(Extracted data entries)

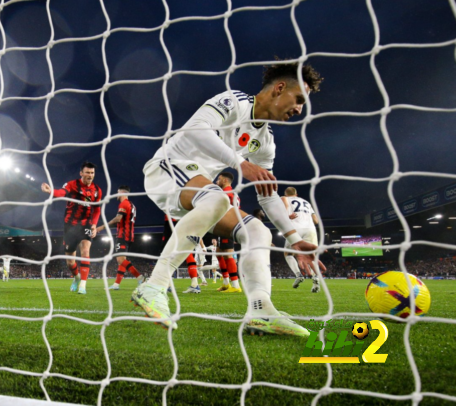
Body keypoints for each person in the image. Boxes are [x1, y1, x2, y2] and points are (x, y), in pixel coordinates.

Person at [131, 60, 325, 335]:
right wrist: (240, 163)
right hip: (166, 168)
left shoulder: (265, 141)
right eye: (298, 99)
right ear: (280, 88)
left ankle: (260, 309)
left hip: (199, 192)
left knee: (257, 231)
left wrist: (294, 239)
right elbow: (197, 128)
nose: (299, 110)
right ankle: (154, 286)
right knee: (219, 198)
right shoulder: (236, 101)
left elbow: (268, 196)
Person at [41, 162, 102, 294]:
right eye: (87, 172)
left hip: (86, 223)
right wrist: (51, 191)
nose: (90, 175)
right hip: (70, 225)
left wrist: (94, 224)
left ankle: (83, 286)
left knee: (86, 251)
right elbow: (62, 192)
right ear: (81, 173)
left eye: (92, 173)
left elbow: (97, 209)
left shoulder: (97, 190)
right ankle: (76, 278)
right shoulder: (72, 184)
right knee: (70, 262)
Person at [96, 185, 144, 290]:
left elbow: (118, 219)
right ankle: (116, 284)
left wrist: (101, 227)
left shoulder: (124, 203)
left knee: (120, 260)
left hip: (123, 235)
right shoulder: (132, 205)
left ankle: (140, 277)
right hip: (129, 236)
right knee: (122, 261)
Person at [282, 187, 321, 292]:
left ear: (285, 194)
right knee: (311, 256)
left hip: (295, 229)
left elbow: (283, 213)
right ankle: (316, 280)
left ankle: (298, 275)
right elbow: (316, 220)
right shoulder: (306, 202)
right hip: (310, 229)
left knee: (288, 254)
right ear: (296, 194)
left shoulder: (285, 199)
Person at [214, 172, 242, 293]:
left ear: (225, 180)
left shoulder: (227, 194)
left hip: (228, 226)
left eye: (218, 179)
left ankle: (235, 285)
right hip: (223, 226)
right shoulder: (231, 193)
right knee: (219, 253)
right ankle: (226, 283)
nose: (216, 182)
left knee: (228, 254)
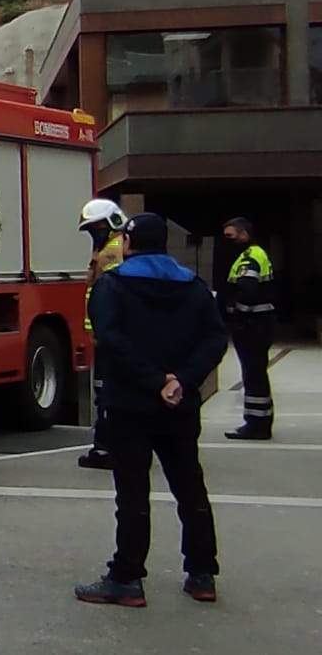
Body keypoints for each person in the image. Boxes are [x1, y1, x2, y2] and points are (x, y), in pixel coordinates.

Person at [76, 213, 226, 608]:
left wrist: (153, 380)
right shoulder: (193, 286)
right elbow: (214, 339)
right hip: (180, 405)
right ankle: (202, 573)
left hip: (130, 404)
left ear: (128, 241)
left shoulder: (113, 285)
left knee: (133, 493)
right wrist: (182, 380)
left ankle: (126, 578)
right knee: (189, 486)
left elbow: (111, 340)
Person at [78, 198, 129, 470]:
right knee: (107, 392)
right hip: (108, 336)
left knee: (107, 393)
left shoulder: (112, 252)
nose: (92, 234)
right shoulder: (112, 248)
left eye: (95, 228)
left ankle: (105, 449)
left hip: (109, 338)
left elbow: (108, 295)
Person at [220, 217, 276, 441]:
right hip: (260, 323)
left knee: (253, 375)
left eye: (230, 236)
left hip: (252, 325)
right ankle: (260, 420)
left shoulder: (250, 257)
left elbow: (247, 291)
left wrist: (234, 312)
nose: (227, 241)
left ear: (244, 234)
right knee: (257, 374)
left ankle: (257, 425)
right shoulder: (256, 254)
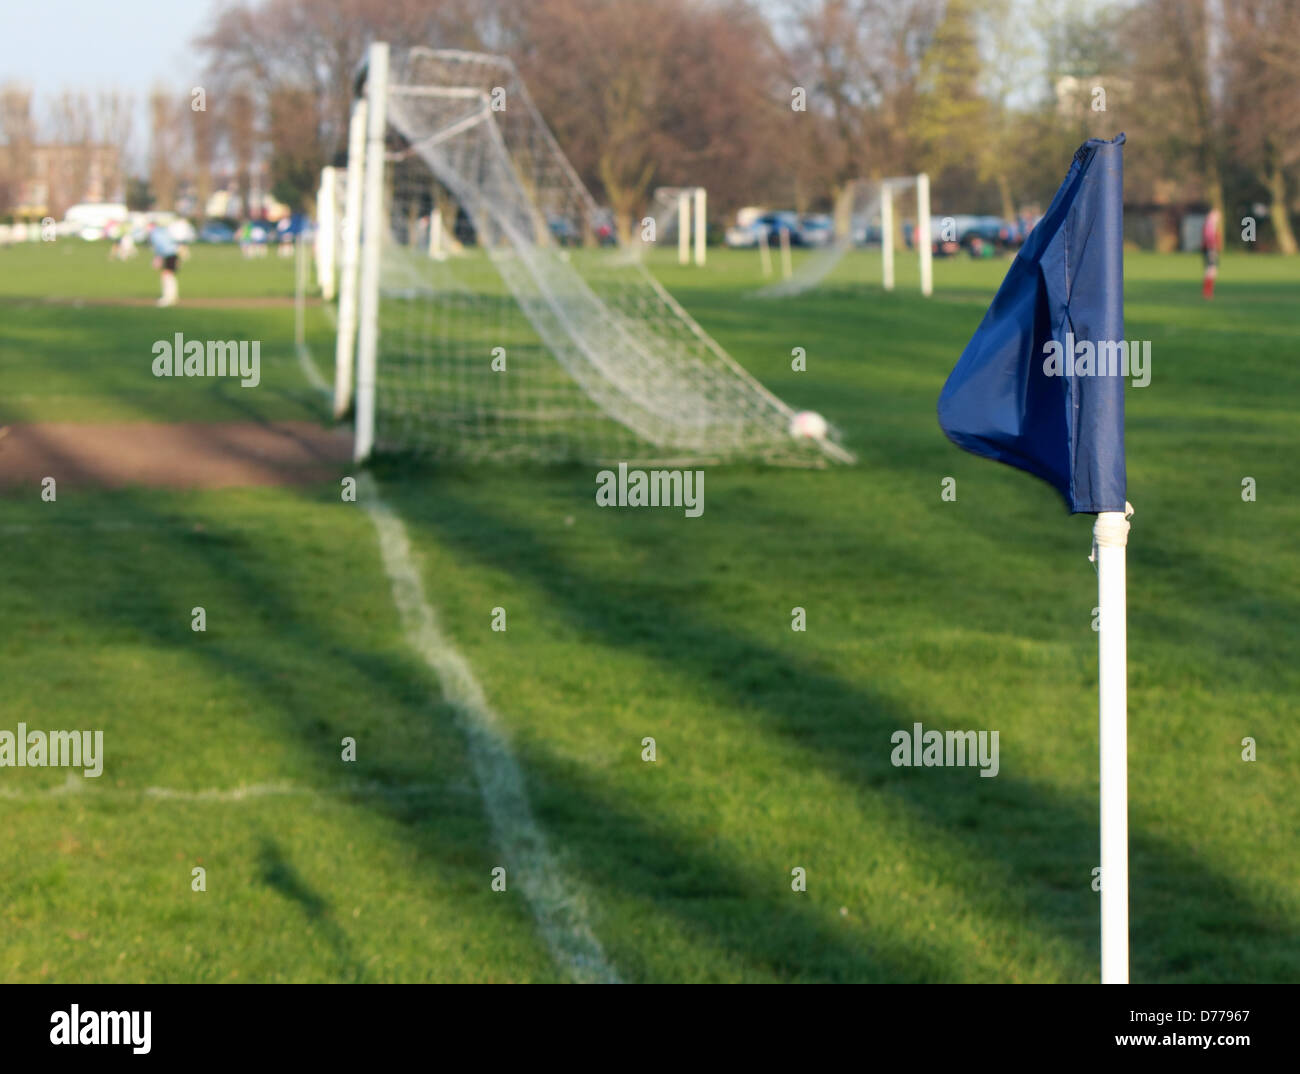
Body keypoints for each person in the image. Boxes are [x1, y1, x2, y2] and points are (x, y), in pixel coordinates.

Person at [149, 221, 183, 307]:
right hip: (173, 253)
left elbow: (160, 246)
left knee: (166, 275)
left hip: (167, 254)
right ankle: (173, 296)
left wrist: (158, 258)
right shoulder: (164, 231)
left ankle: (168, 297)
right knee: (169, 275)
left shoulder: (154, 234)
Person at [1202, 207, 1222, 300]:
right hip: (1211, 250)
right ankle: (1207, 293)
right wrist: (1212, 250)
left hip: (1210, 250)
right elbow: (1210, 238)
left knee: (1211, 270)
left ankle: (1208, 292)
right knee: (1211, 270)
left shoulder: (1210, 224)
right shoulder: (1210, 225)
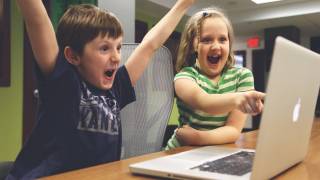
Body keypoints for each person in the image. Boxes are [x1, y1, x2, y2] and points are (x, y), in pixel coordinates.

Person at [7, 0, 195, 179]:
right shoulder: (63, 82)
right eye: (104, 49)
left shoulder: (116, 88)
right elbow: (36, 20)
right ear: (72, 56)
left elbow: (149, 45)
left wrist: (182, 5)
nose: (116, 58)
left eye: (118, 48)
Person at [165, 7, 265, 150]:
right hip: (179, 152)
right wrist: (239, 99)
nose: (216, 46)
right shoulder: (184, 77)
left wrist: (198, 138)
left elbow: (233, 130)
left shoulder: (243, 76)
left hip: (215, 151)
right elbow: (204, 102)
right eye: (206, 40)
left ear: (229, 43)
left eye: (223, 39)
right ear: (194, 45)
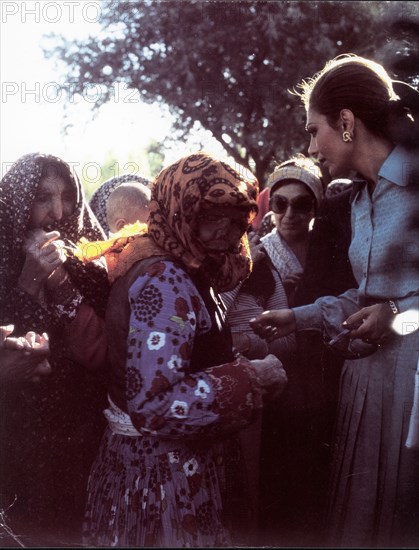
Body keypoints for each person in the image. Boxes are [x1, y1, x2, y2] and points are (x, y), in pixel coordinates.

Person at [250, 55, 419, 547]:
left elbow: (397, 305)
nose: (310, 147)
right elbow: (369, 296)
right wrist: (295, 317)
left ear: (345, 123)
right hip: (367, 384)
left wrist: (397, 317)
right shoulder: (358, 201)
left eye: (313, 130)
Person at [82, 152, 288, 548]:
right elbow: (155, 403)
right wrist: (249, 378)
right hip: (163, 480)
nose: (224, 234)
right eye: (210, 217)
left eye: (234, 220)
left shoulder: (181, 262)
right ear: (181, 210)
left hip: (162, 470)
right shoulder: (164, 278)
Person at [0, 153, 110, 546]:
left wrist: (61, 278)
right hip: (17, 434)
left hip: (80, 427)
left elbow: (99, 347)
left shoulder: (87, 259)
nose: (58, 212)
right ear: (17, 200)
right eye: (43, 198)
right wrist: (31, 279)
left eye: (65, 197)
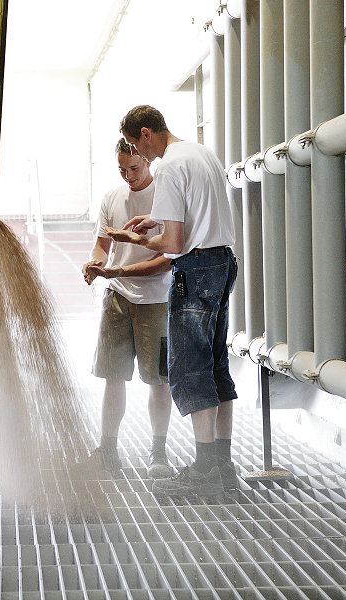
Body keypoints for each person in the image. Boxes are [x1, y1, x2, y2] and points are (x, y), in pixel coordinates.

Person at [106, 105, 238, 498]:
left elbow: (175, 244)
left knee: (191, 369)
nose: (136, 154)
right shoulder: (201, 153)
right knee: (216, 366)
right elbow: (195, 214)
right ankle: (223, 467)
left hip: (195, 270)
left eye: (134, 145)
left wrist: (137, 238)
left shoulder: (167, 167)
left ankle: (204, 471)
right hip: (222, 262)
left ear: (146, 134)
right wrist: (156, 220)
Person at [81, 137, 174, 478]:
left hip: (156, 300)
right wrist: (95, 263)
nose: (128, 176)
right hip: (117, 297)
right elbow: (102, 246)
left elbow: (168, 259)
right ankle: (107, 451)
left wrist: (117, 271)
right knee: (112, 376)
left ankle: (158, 453)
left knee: (159, 380)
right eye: (122, 170)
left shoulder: (165, 196)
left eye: (134, 168)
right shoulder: (111, 198)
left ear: (147, 161)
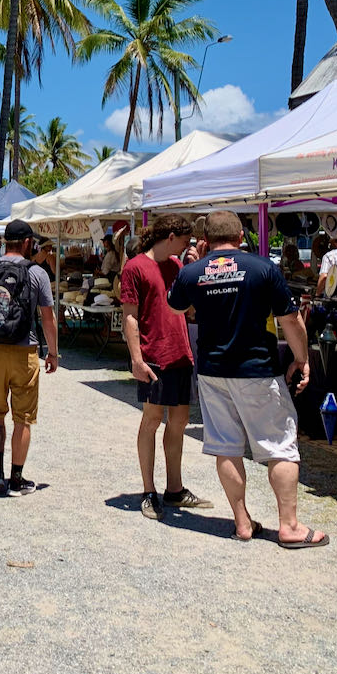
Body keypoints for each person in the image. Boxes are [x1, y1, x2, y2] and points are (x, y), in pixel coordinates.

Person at [167, 212, 327, 547]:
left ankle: (241, 522)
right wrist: (302, 358)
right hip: (257, 369)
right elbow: (291, 319)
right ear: (241, 235)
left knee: (226, 447)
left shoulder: (193, 272)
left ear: (206, 239)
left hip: (213, 371)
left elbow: (177, 308)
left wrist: (194, 266)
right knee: (280, 446)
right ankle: (290, 526)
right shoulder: (262, 268)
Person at [122, 214, 214, 520]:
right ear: (171, 236)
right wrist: (136, 358)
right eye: (185, 241)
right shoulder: (135, 267)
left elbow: (189, 309)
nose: (186, 246)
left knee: (179, 421)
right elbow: (130, 316)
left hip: (180, 352)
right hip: (153, 354)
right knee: (152, 419)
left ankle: (174, 489)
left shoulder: (176, 267)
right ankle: (149, 491)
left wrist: (195, 266)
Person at [0, 220, 60, 494]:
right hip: (25, 351)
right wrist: (53, 352)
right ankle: (17, 478)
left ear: (6, 241)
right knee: (23, 417)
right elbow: (47, 317)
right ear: (28, 242)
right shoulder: (37, 274)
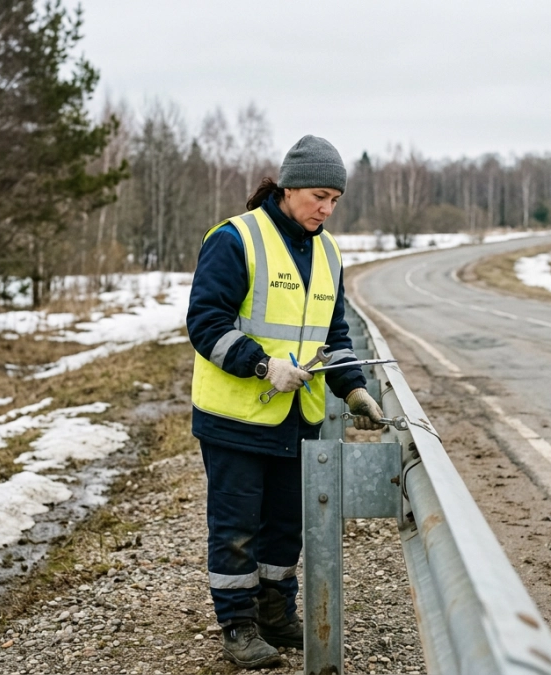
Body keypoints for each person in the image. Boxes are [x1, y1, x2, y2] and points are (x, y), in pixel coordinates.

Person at [186, 135, 387, 669]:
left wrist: (355, 388)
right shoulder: (236, 239)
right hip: (235, 419)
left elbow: (334, 335)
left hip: (297, 420)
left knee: (285, 526)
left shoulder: (328, 252)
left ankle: (276, 614)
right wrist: (262, 364)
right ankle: (238, 625)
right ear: (289, 186)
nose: (327, 208)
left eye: (336, 200)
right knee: (236, 527)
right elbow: (205, 323)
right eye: (320, 195)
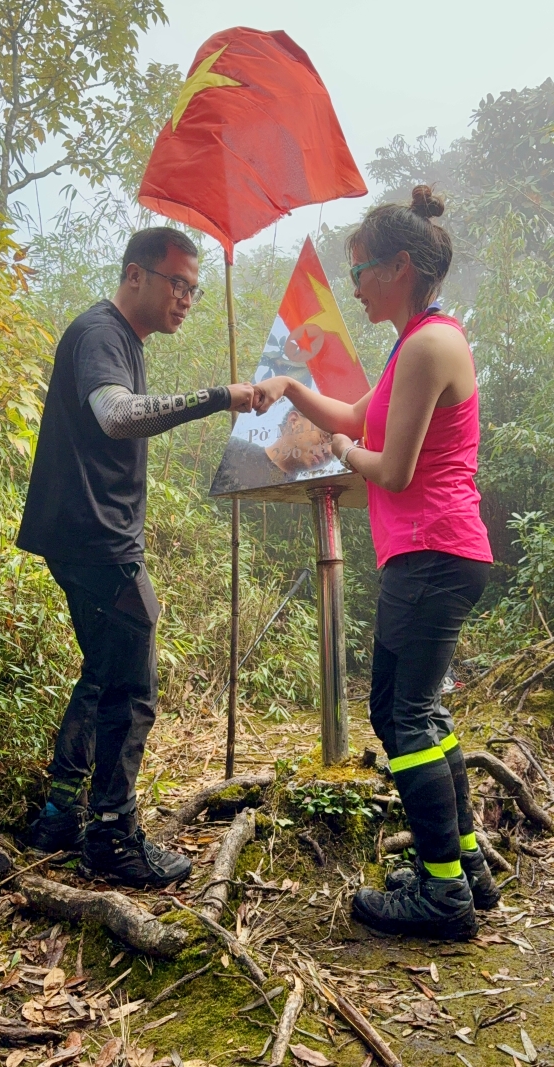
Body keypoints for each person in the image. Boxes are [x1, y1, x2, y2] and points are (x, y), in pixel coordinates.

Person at [253, 186, 499, 941]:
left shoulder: (431, 343)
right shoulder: (411, 344)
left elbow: (386, 465)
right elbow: (359, 413)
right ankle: (461, 867)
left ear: (399, 266)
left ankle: (443, 896)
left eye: (359, 268)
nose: (352, 283)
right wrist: (295, 388)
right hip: (423, 553)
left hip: (434, 549)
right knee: (402, 712)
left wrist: (340, 452)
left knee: (407, 715)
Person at [17, 227, 253, 888]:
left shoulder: (123, 339)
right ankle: (113, 837)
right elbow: (116, 415)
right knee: (132, 687)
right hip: (96, 538)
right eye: (177, 282)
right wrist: (217, 396)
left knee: (102, 674)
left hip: (84, 534)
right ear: (135, 276)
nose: (186, 298)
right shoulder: (102, 334)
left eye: (194, 289)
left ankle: (62, 815)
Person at [211, 404, 333, 493]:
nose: (329, 450)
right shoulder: (232, 451)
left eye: (336, 450)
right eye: (324, 436)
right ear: (294, 421)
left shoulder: (305, 496)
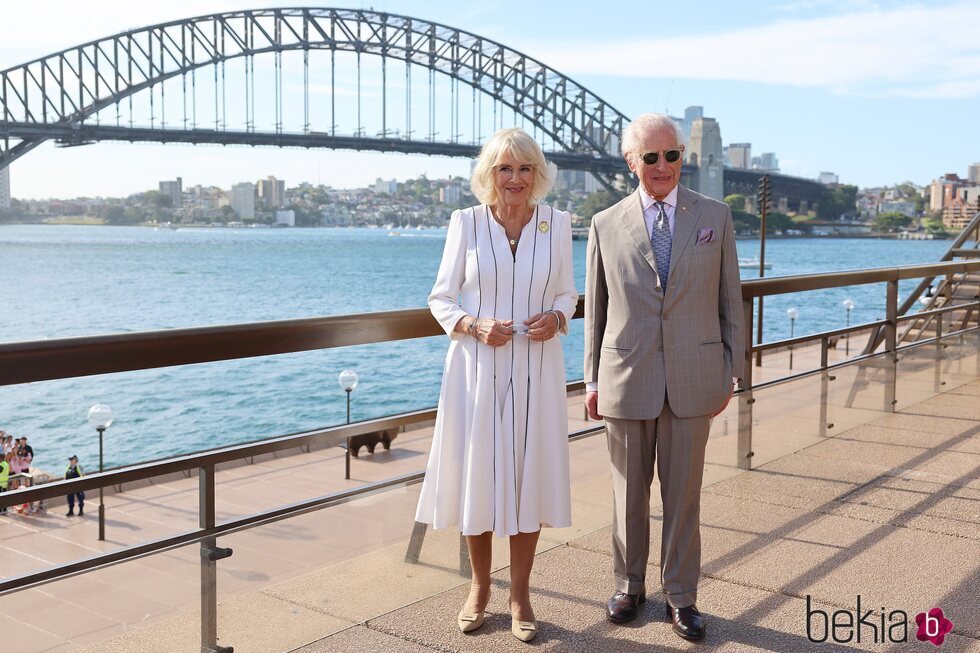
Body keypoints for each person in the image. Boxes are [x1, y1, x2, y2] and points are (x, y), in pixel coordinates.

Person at [584, 113, 745, 641]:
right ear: (631, 162)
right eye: (650, 157)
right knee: (627, 493)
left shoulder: (714, 216)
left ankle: (682, 596)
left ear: (683, 156)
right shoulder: (605, 223)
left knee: (684, 496)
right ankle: (629, 586)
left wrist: (731, 371)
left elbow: (730, 302)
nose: (662, 166)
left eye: (671, 155)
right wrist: (591, 380)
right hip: (626, 376)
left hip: (696, 376)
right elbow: (598, 312)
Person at [415, 127, 577, 643]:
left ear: (538, 175)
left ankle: (521, 594)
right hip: (476, 370)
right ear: (489, 174)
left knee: (528, 476)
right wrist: (473, 325)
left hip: (536, 366)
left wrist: (557, 315)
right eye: (504, 168)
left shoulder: (558, 224)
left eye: (524, 168)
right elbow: (441, 299)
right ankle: (479, 589)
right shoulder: (465, 223)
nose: (514, 178)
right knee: (477, 478)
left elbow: (569, 293)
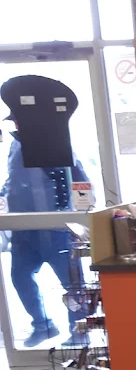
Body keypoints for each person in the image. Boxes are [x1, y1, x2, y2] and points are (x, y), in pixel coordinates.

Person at [0, 123, 91, 347]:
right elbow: (15, 179)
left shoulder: (56, 143)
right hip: (24, 229)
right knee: (20, 278)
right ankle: (43, 325)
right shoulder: (16, 144)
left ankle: (80, 329)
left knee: (72, 283)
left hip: (56, 228)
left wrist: (80, 214)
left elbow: (79, 178)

*TASK REQUIREMENTS:* The copy should hold exactly the lines above from the one with "left ankle: (276, 614)" through the one with "right hip: (423, 553)", both ends counted, and no pictures at all.

*ANSWER TO THIS EXERCISE:*
left ankle: (276, 614)
right wrist: (262, 364)
right ankle: (238, 625)
right ear: (289, 186)
nose: (327, 208)
left eye: (336, 200)
right knee: (236, 527)
right elbow: (205, 323)
right eye: (320, 195)
Body keypoints for each person in the image. Boxes are [x1, y1, x2, y2] and points are (x, y), in pixel coordinates.

Person at [253, 186, 499, 941]:
left shoulder: (431, 343)
right shoulder: (411, 344)
left elbow: (386, 465)
right elbow: (359, 413)
right ankle: (461, 867)
left ear: (399, 266)
left ankle: (443, 896)
left eye: (359, 268)
nose: (352, 283)
right wrist: (295, 388)
right hip: (423, 553)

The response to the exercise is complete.